Perciò presi uno dei negativi più espliciti del ministro e la sua pupa, lo contrassegnai con data e luogo dello scatto e lo misi in una busta che indirizzai a me stesso. Infilai la busta in una più grande insieme a due righe di saluto per Don Alfonso.

Controllai la mia casella e-mail e risposi a diversi messaggi di collaboratori che mi informavano su possibili “colpi”. Notizie e voci sui luoghi in cui i vip della terra si preparavano a trascorrere le vacanze.

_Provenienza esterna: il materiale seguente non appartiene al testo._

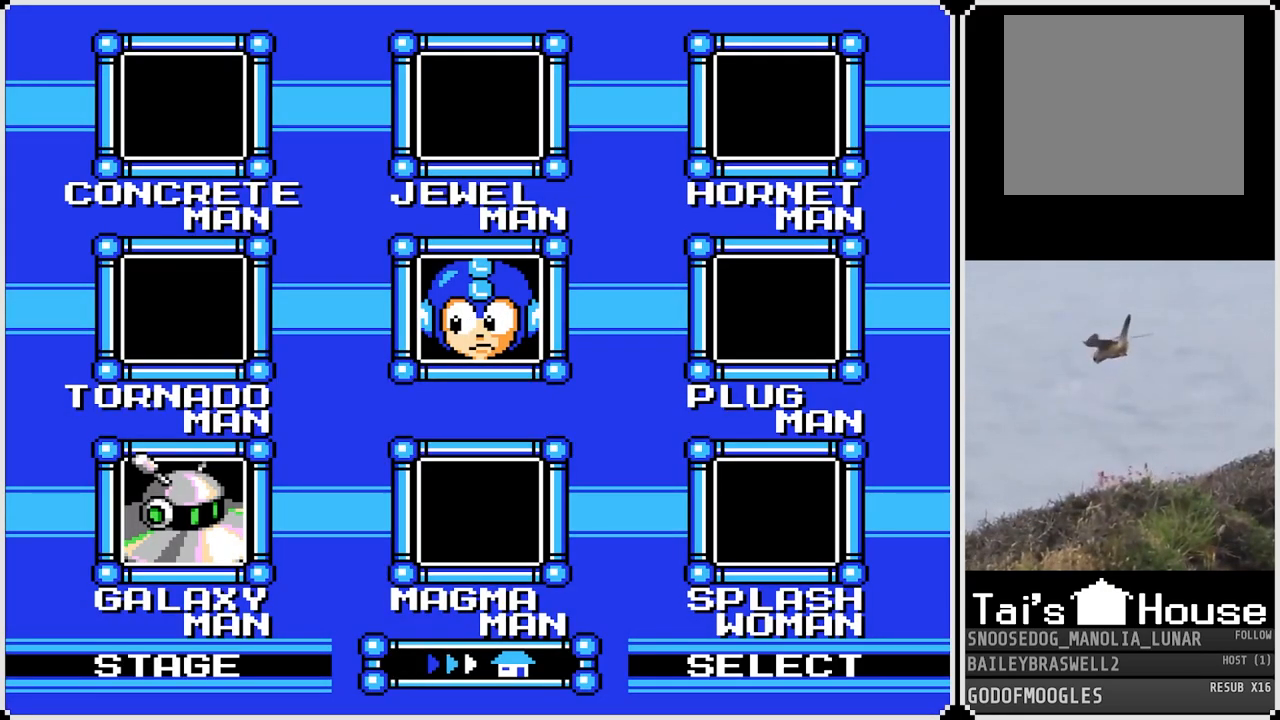
{"buttons": [], "left_stick": "center", "right_stick": "center", "events": []}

Per il momento non avevo intenzione di lanciarmi in una nuova impresa, ma ringraziai ugualmente le mie fonti e trasferii mille dollari sul conto di un informatore particolarmente abile e zelante.

La diva del teatro arrivò in ritardo, insieme alla sua sarta di scena. Mentre scattavo, inanellò tenera e allegra storie di amori vecchi e nuovi, pettegolezzi dell’ambiente e aneddoti piccanti. Era ancora molto attraente, e un talento palpabile nell’abilità di controllare i più piccoli muscoli del viso. Voleva apparire ringiovanita di vent’anni, bella di una bellezza misteriosa simile a quella della Gioconda. Se la foto le fosse piaciuta, avrebbe preteso che il teatro la utilizzasse per la promozione. Ormai la foto a fini promozionali era un fatto cruciale non solo per la gente di spettacolo ma anche per gli scrittori, categoria che infatti mi capitava di ritrarre sempre più spesso. Il successo di un romanzo sembrava dipendere più dall’avvenenza dell’autore che dal suo talento, l’immagine era tutto, il contenuto un optional.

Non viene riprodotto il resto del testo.